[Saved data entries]
-- Opening Marker --

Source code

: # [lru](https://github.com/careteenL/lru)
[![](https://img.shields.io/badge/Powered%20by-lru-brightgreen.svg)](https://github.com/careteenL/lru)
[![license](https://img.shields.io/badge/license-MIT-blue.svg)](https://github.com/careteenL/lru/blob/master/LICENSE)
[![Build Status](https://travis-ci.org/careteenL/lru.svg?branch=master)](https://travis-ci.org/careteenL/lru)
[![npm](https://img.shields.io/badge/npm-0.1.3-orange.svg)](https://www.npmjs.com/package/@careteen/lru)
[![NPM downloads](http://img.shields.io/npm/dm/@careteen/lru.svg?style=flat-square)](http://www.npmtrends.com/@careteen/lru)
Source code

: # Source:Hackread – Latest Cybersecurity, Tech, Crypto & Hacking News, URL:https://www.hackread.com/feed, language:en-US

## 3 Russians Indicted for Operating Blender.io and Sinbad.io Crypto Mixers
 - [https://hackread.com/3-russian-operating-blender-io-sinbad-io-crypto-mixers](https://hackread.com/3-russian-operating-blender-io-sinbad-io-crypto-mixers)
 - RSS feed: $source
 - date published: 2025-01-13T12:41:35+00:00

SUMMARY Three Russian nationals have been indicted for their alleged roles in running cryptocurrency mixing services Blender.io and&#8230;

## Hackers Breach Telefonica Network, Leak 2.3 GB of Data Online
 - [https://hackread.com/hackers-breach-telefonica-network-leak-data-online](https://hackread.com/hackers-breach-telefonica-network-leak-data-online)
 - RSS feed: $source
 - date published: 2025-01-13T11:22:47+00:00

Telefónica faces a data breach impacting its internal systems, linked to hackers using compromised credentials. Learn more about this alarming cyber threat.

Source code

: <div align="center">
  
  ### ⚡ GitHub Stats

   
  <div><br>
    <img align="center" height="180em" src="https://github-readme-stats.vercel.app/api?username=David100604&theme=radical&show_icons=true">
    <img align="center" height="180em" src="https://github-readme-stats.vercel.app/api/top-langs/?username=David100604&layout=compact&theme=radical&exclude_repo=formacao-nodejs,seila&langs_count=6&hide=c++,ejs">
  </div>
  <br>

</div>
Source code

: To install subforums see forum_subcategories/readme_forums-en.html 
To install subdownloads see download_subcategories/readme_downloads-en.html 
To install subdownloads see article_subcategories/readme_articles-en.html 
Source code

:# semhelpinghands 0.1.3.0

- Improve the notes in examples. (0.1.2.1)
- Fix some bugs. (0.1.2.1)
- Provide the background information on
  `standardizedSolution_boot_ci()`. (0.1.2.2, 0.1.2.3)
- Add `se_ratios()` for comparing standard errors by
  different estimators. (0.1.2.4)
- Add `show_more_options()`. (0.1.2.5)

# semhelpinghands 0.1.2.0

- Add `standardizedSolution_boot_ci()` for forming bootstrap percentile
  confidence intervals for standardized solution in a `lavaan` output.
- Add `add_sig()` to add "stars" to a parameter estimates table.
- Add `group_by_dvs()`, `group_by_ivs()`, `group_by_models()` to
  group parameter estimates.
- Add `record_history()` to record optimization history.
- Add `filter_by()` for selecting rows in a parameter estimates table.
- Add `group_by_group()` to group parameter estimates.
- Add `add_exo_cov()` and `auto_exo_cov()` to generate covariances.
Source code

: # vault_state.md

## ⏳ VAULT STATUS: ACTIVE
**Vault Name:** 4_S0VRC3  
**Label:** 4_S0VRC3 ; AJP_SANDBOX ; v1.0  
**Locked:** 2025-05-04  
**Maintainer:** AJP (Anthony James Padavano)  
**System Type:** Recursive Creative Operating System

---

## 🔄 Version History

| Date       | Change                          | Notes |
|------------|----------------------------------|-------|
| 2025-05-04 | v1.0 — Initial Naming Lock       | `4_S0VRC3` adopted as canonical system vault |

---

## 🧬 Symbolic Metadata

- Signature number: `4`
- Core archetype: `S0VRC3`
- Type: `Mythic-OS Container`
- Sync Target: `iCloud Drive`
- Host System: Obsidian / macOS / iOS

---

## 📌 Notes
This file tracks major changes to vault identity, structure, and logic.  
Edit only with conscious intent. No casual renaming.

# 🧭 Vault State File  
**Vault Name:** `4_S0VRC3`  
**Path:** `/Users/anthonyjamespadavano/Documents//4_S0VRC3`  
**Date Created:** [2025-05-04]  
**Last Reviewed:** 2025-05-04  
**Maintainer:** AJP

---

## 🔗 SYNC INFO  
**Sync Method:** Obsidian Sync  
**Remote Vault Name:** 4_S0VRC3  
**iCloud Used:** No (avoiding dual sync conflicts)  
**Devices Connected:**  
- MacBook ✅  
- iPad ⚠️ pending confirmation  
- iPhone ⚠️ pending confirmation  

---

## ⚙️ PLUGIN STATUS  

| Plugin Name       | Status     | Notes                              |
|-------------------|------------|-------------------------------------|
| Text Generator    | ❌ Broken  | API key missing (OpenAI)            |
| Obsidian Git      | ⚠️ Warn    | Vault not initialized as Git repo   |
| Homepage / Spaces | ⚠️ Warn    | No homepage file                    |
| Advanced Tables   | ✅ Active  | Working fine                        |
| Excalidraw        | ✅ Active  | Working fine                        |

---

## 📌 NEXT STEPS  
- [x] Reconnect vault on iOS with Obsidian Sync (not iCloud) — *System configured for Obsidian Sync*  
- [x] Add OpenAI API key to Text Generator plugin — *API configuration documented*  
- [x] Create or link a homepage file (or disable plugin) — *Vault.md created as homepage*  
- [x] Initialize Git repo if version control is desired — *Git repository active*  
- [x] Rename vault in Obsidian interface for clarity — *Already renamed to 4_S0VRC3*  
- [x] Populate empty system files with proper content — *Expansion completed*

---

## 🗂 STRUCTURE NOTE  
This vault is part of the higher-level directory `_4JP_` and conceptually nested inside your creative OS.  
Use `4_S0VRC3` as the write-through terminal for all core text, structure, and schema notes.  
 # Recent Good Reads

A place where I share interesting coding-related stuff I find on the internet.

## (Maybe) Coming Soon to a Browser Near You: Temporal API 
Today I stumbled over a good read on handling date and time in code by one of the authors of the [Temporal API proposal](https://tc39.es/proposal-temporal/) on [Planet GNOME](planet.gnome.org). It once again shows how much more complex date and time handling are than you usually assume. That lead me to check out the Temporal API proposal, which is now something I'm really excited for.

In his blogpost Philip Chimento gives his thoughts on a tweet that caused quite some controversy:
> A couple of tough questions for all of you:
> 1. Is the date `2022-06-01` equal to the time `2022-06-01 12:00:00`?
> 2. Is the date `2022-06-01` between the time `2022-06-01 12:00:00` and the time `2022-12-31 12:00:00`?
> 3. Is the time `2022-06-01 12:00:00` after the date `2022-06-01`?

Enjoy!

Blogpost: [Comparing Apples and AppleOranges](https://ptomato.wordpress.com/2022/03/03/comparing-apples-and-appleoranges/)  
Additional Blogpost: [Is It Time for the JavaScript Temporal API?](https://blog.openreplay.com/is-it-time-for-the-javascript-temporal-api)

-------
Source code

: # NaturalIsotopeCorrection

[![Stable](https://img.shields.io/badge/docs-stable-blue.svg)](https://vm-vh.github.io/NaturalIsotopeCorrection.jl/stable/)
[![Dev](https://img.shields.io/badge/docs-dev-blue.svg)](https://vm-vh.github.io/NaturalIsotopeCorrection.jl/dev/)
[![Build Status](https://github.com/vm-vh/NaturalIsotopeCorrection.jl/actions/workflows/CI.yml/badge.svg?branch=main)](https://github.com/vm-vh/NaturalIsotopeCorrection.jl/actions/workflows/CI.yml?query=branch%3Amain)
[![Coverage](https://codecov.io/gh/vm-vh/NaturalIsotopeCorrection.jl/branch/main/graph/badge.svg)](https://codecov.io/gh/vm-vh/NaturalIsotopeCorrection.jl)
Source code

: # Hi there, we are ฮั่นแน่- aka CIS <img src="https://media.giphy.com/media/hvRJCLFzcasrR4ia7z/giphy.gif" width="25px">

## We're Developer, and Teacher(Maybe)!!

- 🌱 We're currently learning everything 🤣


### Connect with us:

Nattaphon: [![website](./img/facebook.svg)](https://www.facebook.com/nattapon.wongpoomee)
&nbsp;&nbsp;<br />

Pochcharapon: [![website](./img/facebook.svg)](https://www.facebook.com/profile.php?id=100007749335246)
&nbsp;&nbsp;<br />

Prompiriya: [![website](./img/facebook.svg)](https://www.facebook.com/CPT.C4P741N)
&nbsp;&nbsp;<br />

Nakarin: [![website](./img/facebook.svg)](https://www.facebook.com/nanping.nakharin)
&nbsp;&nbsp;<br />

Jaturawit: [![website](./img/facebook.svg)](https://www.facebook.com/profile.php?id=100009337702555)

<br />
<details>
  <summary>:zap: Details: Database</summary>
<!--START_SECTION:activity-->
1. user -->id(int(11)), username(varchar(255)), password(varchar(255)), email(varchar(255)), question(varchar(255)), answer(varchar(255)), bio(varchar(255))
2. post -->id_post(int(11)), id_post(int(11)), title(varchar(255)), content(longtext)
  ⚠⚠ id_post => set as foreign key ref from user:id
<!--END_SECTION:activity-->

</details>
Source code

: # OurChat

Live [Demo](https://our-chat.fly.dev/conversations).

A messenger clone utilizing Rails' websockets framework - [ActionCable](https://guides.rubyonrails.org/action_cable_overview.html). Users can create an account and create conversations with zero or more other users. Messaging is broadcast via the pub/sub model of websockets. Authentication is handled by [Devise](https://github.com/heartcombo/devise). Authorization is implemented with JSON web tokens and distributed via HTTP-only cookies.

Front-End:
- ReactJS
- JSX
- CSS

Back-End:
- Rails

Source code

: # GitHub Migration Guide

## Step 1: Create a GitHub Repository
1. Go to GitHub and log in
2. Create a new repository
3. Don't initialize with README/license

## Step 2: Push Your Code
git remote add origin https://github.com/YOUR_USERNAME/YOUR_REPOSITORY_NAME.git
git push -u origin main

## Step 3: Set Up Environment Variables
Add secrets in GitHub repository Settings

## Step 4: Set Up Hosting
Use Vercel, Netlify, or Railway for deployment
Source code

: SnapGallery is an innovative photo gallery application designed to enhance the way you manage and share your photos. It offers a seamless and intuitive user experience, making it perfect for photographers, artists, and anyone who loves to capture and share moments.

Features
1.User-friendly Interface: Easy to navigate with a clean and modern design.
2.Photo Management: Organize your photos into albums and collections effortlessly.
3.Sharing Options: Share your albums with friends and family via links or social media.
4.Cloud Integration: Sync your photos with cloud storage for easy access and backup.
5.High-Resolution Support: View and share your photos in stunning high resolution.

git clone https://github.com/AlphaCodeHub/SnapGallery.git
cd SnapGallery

-- Closing Marker --

What you should do> Look above for the line containing "- Host System: Obsidian / macOS / iOS" and the line containing "- iPad ⚠️ pending confirmation". Transcribe both, with the lines between them, exactly.

Result of the exercise>
- Host System: Obsidian / macOS / iOS

---

## 📌 Notes
This file tracks major changes to vault identity, structure, and logic.  
Edit only with conscious intent. No casual renaming.

# 🧭 Vault State File  
**Vault Name:** `4_S0VRC3`  
**Path:** `/Users/anthonyjamespadavano/Documents//4_S0VRC3`  
**Date Created:** [2025-05-04]  
**Last Reviewed:** 2025-05-04  
**Maintainer:** AJP

---

## 🔗 SYNC INFO  
**Sync Method:** Obsidian Sync  
**Remote Vault Name:** 4_S0VRC3  
**iCloud Used:** No (avoiding dual sync conflicts)  
**Devices Connected:**  
- MacBook ✅  
- iPad ⚠️ pending confirmation  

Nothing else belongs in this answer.